Content » Vol 93, Issue 5

Investigative Report

Systemically Elevated Th1-, Th2- and Th17-associated Chemokines in Psoriasis Vulgaris Before and After Ultraviolet B Treatment

Anna-Karin Ekman, Gunnthorunn Sigurdardottir, Maria Carlström, Natalja Kartul, Maria C. Jenmalm, Charlotta Enerbäck
DOI: 10.2340/00015555-1545


Chemokines may contribute to the systemic inflammation that is linked to the increased risk of co-morbidities in patients with psoriasis.
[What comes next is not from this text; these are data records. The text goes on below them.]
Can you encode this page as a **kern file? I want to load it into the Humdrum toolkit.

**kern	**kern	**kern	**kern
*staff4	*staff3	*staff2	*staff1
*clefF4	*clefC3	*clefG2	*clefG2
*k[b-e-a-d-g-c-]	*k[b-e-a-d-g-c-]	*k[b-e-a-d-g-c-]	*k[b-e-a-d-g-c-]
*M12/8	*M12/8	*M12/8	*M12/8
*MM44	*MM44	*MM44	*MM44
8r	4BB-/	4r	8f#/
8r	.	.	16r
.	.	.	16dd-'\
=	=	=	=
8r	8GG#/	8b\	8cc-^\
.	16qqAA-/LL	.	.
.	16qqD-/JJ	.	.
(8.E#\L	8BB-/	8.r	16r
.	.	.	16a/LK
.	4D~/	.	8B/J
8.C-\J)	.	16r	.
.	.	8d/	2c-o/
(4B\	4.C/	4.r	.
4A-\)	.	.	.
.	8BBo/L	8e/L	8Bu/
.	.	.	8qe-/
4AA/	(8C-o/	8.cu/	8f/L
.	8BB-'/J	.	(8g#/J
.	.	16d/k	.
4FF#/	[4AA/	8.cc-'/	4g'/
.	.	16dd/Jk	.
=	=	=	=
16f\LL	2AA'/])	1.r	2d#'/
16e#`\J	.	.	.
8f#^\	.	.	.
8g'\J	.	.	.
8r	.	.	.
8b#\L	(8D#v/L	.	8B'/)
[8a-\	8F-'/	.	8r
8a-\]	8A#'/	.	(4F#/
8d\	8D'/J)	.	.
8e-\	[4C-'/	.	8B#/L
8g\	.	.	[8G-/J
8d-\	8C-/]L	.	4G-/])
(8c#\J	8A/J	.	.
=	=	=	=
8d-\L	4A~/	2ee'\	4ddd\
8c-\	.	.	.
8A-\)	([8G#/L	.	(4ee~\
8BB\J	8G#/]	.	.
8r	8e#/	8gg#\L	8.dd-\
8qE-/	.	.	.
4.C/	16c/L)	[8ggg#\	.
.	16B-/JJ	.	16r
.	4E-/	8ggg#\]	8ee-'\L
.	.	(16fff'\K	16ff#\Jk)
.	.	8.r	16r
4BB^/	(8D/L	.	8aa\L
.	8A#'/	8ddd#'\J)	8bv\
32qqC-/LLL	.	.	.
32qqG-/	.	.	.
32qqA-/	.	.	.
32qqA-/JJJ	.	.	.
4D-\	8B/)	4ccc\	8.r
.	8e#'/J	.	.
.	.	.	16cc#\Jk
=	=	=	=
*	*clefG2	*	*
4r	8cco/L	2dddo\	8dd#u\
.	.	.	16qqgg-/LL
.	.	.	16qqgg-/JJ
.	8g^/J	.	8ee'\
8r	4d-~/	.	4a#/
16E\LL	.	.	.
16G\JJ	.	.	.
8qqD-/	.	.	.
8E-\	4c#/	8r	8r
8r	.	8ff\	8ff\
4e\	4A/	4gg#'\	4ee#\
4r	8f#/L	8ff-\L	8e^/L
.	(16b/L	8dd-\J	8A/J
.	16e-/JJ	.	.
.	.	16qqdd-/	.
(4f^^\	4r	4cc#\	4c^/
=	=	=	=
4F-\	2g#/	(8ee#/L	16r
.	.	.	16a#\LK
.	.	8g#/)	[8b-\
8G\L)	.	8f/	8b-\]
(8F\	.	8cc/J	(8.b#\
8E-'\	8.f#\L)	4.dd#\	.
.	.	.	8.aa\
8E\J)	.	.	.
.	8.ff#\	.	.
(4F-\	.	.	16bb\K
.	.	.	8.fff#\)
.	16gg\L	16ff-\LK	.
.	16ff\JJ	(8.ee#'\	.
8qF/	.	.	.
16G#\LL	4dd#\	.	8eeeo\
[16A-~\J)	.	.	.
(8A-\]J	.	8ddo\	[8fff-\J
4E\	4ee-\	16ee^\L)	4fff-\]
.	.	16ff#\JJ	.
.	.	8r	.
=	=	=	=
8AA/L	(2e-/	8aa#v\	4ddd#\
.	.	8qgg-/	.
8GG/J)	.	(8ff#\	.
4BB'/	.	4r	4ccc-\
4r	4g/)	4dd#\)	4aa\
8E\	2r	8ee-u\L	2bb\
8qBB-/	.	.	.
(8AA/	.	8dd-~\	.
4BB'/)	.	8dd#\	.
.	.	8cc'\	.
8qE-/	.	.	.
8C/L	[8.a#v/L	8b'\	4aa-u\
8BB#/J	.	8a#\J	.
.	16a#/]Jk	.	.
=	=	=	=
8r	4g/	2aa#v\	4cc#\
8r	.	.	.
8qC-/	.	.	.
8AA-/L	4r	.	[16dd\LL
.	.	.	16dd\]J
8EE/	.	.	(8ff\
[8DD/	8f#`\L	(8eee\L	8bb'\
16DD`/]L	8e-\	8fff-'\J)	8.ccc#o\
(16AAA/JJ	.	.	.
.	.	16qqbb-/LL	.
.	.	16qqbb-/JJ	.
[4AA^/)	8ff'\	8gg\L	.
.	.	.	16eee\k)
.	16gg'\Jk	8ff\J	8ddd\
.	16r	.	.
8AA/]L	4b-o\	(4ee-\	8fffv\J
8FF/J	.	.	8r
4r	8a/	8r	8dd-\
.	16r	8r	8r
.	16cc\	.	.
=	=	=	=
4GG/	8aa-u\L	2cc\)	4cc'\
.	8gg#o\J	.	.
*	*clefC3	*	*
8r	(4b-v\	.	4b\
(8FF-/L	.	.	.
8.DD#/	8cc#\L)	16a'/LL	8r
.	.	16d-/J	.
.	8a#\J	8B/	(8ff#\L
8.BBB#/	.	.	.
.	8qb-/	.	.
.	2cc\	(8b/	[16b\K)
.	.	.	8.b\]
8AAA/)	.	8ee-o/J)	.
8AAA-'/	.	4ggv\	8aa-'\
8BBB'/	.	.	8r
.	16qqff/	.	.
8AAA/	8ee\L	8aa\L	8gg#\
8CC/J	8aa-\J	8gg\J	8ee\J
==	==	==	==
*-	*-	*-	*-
The aim of this study was to investigate circulating chemokines in patients with psoriasis and their relationship to disease severity. Analysis of plasma levels of chemokines in patients with psoriasis before narrowband ultraviolet B (UVB) therapy revealed increased expression of Th1-associated CXCL9 and -10, Th2-associated CCL17 and CCL22, and Th17-associated CCL20. CCL20 correlated with disease severity. UVB therapy reduced skin symptoms, but did not affect the chemokine levels in plasma. Anti-CD3 and anti-CD28-mediated activation of peripheral blood mononuclear cells (PBMCs) caused a higher secretion of Th2 cytokine interleukin (IL)-13 by PBMCs from patients with psoriasis than from healthy controls. The sustained high expression of inflammatory chemokines is a potential link to systemic inflammation in psoriasis. UVB therapy may be a more effective treatment of local rather than systemic inflammation.